(Data entries)

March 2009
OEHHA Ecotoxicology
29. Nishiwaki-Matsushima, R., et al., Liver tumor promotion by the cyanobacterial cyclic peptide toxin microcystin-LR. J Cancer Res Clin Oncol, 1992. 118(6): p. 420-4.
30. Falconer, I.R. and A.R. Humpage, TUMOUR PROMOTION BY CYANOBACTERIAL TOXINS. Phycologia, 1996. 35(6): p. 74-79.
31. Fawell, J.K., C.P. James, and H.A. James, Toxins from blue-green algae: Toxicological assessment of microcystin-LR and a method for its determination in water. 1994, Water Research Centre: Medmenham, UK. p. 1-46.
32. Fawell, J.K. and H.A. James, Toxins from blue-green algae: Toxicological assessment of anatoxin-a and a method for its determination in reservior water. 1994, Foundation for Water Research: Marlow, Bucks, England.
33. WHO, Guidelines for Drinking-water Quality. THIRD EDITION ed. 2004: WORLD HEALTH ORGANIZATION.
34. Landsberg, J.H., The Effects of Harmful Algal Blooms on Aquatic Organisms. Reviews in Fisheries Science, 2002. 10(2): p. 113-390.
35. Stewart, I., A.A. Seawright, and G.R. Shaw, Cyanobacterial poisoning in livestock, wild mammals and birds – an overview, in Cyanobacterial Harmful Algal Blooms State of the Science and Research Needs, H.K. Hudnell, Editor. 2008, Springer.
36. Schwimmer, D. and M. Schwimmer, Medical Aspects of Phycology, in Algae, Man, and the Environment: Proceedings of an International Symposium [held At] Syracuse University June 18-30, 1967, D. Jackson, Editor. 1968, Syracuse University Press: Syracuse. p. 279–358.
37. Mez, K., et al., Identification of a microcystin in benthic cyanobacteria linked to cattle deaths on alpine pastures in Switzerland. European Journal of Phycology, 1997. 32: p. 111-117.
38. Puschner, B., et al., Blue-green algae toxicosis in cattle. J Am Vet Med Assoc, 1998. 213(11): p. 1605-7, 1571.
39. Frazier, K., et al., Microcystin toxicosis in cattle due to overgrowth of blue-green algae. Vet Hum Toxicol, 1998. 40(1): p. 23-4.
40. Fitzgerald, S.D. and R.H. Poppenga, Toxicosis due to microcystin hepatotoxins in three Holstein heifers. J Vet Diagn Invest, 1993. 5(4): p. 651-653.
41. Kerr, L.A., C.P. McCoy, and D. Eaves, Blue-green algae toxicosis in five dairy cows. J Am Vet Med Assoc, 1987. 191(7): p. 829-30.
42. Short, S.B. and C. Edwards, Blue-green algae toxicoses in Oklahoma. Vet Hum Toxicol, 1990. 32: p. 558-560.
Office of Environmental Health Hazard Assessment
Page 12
...
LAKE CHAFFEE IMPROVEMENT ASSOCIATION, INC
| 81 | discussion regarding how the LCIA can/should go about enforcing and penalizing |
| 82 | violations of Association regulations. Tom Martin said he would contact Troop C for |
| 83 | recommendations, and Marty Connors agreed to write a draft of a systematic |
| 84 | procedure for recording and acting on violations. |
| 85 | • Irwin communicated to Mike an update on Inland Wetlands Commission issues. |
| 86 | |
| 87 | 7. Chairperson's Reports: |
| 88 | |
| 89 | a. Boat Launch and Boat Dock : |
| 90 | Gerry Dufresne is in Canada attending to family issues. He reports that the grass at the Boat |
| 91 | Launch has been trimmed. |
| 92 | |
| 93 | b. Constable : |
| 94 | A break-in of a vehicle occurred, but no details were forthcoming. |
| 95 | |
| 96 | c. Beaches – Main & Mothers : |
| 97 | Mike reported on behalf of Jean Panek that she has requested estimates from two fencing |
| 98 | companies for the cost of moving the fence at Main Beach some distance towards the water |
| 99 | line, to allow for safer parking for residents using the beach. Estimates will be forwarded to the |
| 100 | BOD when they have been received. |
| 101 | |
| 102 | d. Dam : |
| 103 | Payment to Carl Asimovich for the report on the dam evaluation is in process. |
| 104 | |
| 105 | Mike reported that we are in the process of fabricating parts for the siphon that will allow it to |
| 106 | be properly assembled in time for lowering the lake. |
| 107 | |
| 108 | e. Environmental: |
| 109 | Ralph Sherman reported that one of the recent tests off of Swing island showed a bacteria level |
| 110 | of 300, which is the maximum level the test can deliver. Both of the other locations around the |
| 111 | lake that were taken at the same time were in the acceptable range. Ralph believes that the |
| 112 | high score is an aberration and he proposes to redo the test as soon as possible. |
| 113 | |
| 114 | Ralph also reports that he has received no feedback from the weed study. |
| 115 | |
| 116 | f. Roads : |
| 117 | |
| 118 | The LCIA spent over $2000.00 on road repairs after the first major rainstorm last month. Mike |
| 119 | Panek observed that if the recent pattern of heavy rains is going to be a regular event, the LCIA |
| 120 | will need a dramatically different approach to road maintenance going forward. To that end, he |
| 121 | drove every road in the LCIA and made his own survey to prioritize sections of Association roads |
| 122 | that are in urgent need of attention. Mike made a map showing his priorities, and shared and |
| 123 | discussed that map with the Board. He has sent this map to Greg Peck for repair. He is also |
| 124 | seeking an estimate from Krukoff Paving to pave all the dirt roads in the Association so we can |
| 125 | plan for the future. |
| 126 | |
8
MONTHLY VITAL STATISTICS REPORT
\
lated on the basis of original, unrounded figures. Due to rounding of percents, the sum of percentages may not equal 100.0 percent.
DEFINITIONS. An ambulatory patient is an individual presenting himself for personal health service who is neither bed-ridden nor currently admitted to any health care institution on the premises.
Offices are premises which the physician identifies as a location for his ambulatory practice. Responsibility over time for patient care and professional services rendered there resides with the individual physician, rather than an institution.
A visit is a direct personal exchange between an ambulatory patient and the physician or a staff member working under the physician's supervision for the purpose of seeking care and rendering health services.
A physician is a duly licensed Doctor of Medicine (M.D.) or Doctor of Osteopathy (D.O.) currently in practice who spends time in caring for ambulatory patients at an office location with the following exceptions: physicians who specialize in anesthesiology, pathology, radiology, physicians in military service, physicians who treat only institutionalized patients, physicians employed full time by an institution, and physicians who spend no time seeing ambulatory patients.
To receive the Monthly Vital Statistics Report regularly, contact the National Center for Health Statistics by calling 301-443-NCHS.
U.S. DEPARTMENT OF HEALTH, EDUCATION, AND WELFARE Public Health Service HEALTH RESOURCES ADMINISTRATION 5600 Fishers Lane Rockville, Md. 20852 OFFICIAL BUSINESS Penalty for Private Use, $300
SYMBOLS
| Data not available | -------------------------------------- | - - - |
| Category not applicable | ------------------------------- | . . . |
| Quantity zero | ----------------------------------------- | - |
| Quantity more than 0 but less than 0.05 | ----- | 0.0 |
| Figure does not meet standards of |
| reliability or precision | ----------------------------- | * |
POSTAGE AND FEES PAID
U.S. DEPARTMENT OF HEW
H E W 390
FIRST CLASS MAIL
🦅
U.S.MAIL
==
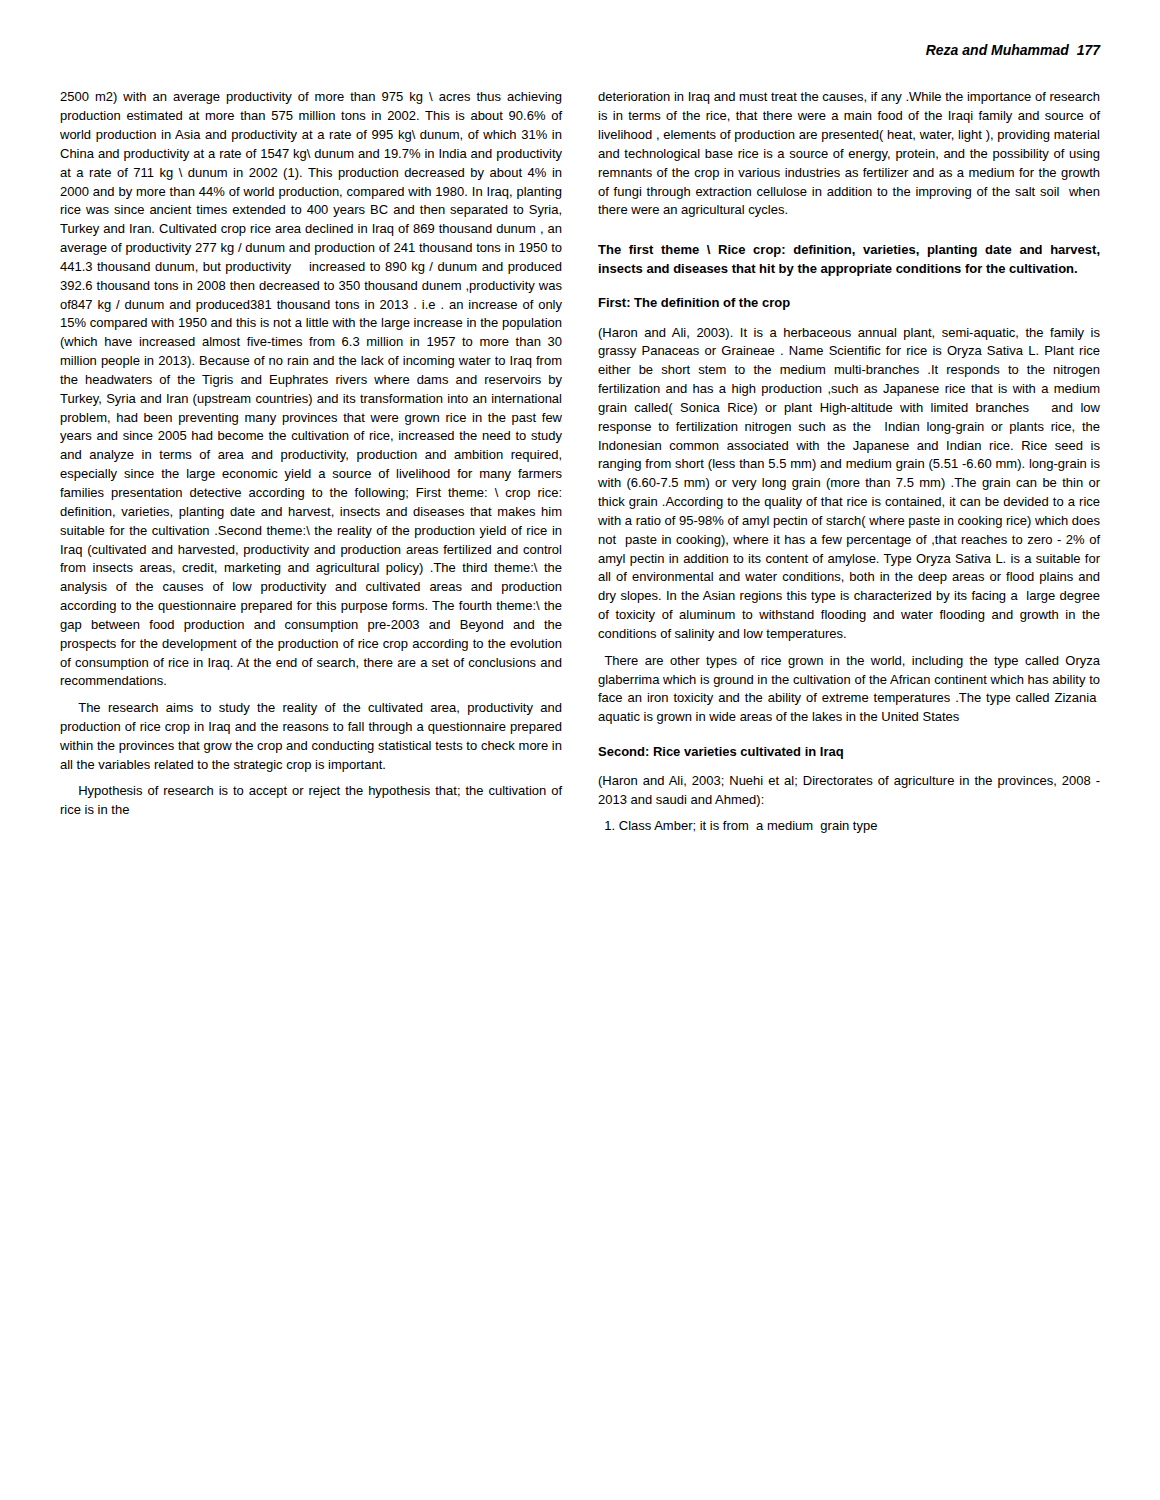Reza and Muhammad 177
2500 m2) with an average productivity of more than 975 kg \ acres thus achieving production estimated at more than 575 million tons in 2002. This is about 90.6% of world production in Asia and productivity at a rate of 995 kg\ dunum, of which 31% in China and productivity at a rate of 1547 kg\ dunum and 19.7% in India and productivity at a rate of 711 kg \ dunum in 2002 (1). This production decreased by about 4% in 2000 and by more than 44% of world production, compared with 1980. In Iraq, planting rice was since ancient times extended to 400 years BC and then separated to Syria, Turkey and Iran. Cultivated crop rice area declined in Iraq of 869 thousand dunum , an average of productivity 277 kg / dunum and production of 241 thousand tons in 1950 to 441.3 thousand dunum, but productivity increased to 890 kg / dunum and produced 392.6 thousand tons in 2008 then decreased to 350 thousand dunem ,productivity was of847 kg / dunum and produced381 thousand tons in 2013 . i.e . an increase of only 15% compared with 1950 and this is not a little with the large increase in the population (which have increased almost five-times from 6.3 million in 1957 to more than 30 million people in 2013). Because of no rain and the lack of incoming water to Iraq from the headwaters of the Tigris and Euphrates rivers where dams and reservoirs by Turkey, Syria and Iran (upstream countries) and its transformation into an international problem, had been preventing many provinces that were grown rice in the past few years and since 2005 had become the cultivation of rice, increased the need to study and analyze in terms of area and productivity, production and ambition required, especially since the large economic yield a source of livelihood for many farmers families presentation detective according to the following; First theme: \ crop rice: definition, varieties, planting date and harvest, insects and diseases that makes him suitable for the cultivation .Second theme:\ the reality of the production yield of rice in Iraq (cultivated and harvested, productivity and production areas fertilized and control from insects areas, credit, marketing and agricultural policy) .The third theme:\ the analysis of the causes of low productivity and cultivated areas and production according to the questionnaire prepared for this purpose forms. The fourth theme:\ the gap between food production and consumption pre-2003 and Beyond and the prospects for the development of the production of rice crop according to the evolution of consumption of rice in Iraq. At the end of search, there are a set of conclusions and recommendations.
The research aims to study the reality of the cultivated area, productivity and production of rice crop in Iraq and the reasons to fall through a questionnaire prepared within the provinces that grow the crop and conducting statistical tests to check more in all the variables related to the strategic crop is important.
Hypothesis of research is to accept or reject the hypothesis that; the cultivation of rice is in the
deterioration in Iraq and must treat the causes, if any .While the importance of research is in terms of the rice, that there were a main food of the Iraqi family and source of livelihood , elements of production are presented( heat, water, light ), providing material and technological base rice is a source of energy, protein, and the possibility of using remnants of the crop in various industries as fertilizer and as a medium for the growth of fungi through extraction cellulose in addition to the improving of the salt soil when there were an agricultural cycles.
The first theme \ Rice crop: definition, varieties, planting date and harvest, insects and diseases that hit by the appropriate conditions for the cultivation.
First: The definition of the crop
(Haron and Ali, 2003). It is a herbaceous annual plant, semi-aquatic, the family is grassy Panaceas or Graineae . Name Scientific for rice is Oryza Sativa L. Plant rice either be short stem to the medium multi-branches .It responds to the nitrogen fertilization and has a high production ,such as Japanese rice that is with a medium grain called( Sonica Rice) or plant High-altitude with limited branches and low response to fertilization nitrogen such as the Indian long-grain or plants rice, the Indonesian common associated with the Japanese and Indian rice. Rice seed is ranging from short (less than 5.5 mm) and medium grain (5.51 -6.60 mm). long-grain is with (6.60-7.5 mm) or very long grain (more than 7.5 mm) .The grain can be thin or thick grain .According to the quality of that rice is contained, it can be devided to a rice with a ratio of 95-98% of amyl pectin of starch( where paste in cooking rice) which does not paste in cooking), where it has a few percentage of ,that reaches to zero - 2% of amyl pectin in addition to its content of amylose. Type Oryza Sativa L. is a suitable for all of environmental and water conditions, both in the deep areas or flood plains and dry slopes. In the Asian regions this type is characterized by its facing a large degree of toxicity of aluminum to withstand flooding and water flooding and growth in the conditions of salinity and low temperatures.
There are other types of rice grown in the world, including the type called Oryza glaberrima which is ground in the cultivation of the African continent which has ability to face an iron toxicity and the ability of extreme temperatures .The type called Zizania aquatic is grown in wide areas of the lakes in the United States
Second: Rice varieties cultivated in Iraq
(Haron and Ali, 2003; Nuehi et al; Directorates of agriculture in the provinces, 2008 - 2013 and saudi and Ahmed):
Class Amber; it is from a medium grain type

What you will do:
Count the lines above that contain the word "treat", and reply with only that number.

Your solution:
2